Designed for data-intensive research, VAST provides:
-
All-flash performance for fast reads/writes
-
Scalability for multi-TB and multi-user workloads
-
User-accessible snapshots for self-service file recovery
Not for High Risk Data
The Yen servers are not approved for high risk data. VAST is mounted only from the Yen servers. You cannot access it from Sherlock, FarmShare or any other system.
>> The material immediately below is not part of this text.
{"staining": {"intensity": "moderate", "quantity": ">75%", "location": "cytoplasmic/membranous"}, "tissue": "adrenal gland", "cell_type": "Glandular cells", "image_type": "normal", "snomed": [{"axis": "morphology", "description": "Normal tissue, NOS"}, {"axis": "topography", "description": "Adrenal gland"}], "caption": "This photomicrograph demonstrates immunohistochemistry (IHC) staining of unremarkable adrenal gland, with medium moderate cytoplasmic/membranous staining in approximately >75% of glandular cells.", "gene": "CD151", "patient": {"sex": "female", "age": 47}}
All home directories and project spaces on the Yens now live on VAST.
Use VAST when:
-
You are running analyses or workflows on the Yen cluster
-
You need fast access to large datasets
-
You want a shared project directory for collaboration
Multiple Mount Paths
Project directories are now accessible from both:
/zfs/projects/.../yen/projects/...
These paths point to the same underlying VAST storage. You can use either one interchangeably in your workflows.
Home Directory
Every Yen user receives a personal home directory:
/home/users/<SUNetID>
Your home directory is your private working space on the Yens. It’s best used for small scripts and utilities.
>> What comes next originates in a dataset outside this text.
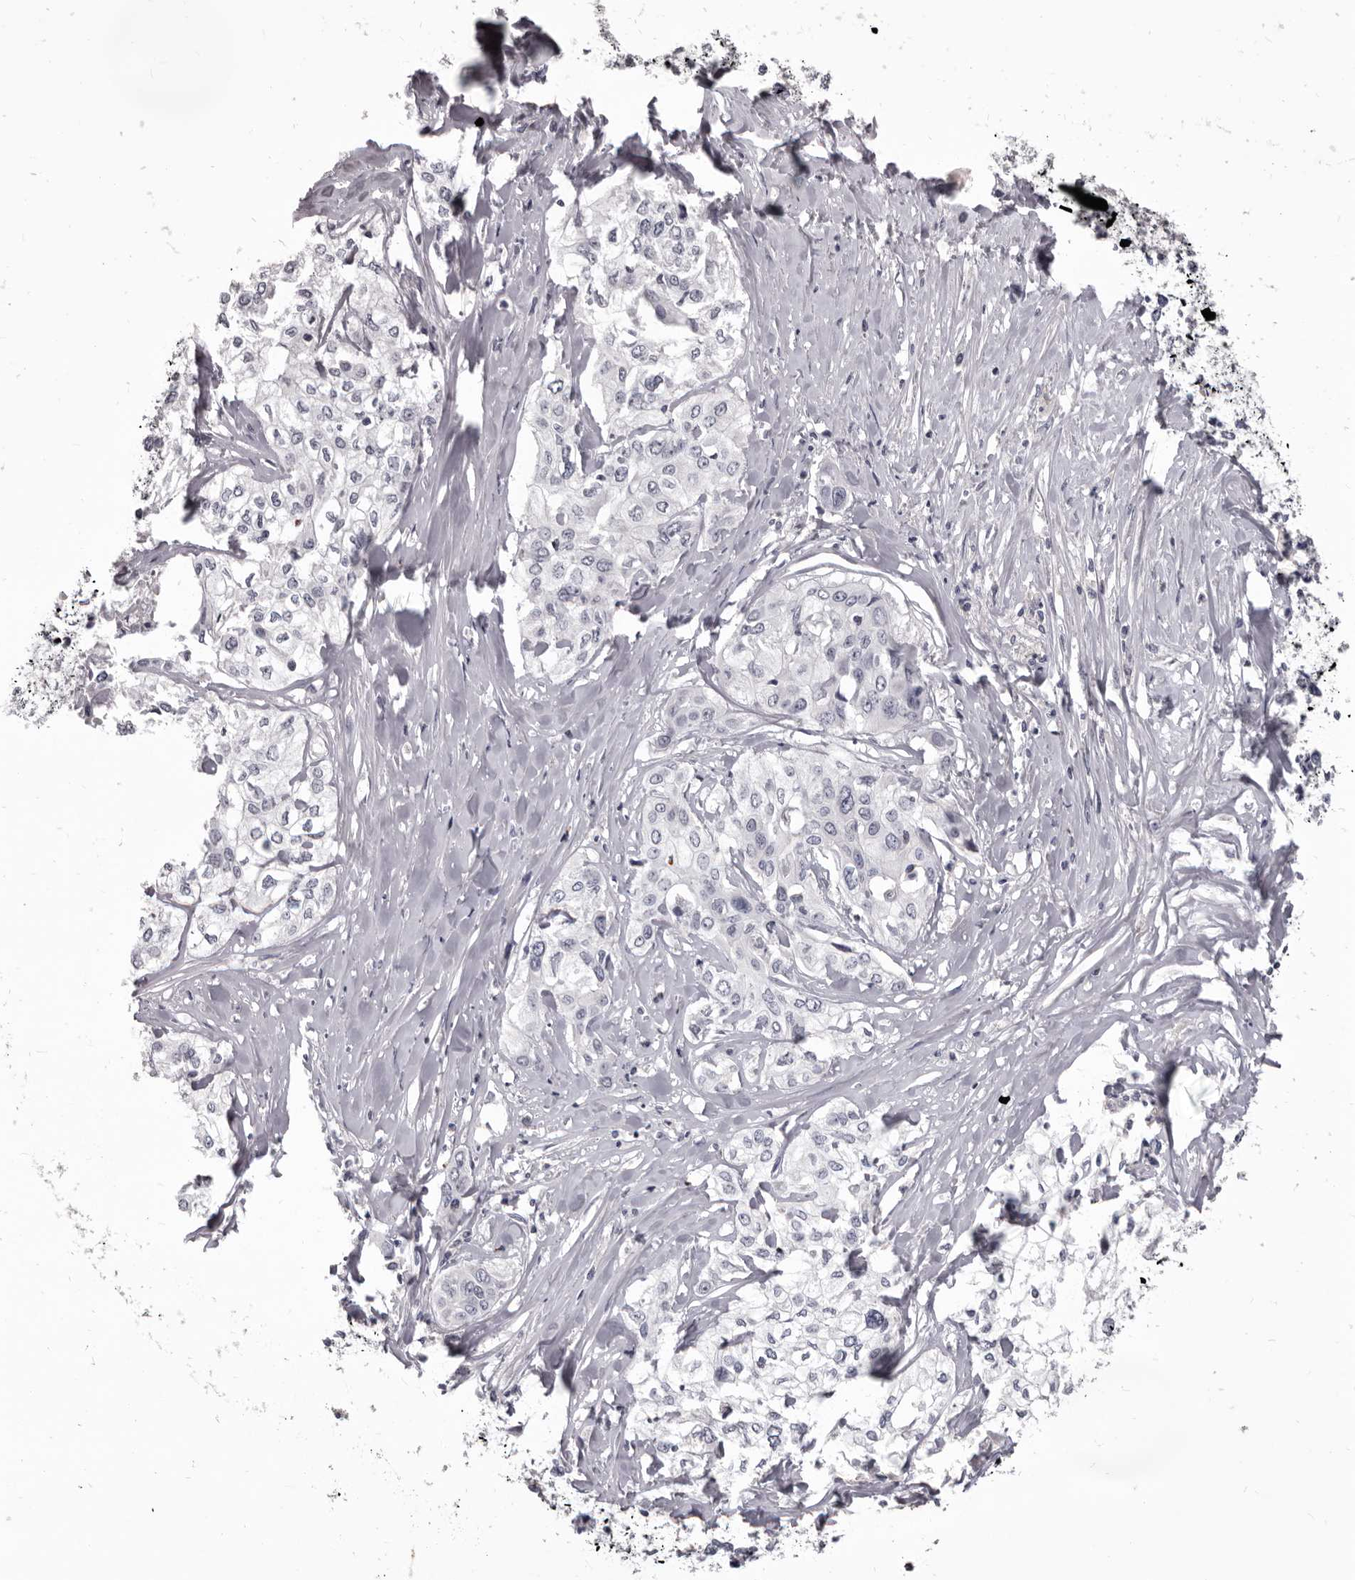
{"staining": {"intensity": "negative", "quantity": "none", "location": "none"}, "tissue": "cervical cancer", "cell_type": "Tumor cells", "image_type": "cancer", "snomed": [{"axis": "morphology", "description": "Squamous cell carcinoma, NOS"}, {"axis": "topography", "description": "Cervix"}], "caption": "The histopathology image shows no significant staining in tumor cells of squamous cell carcinoma (cervical). (DAB (3,3'-diaminobenzidine) IHC, high magnification).", "gene": "GZMH", "patient": {"sex": "female", "age": 31}}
Do NOT Store Large Files in Home
Home directories have a strict 80 GB limit. They are not intended for large datasets, large outputs, or collaborative projects. If your home directory is full, you won't be able to access JupyterHub.
Project Directory
Requesting New Project Space
To create a new project directory, submit the Project Space Request Form. This form allows you to estimate disk usage, and specify any collaborators that should be added to the shared access list. Access to the directory is controlled through Stanford workgroups.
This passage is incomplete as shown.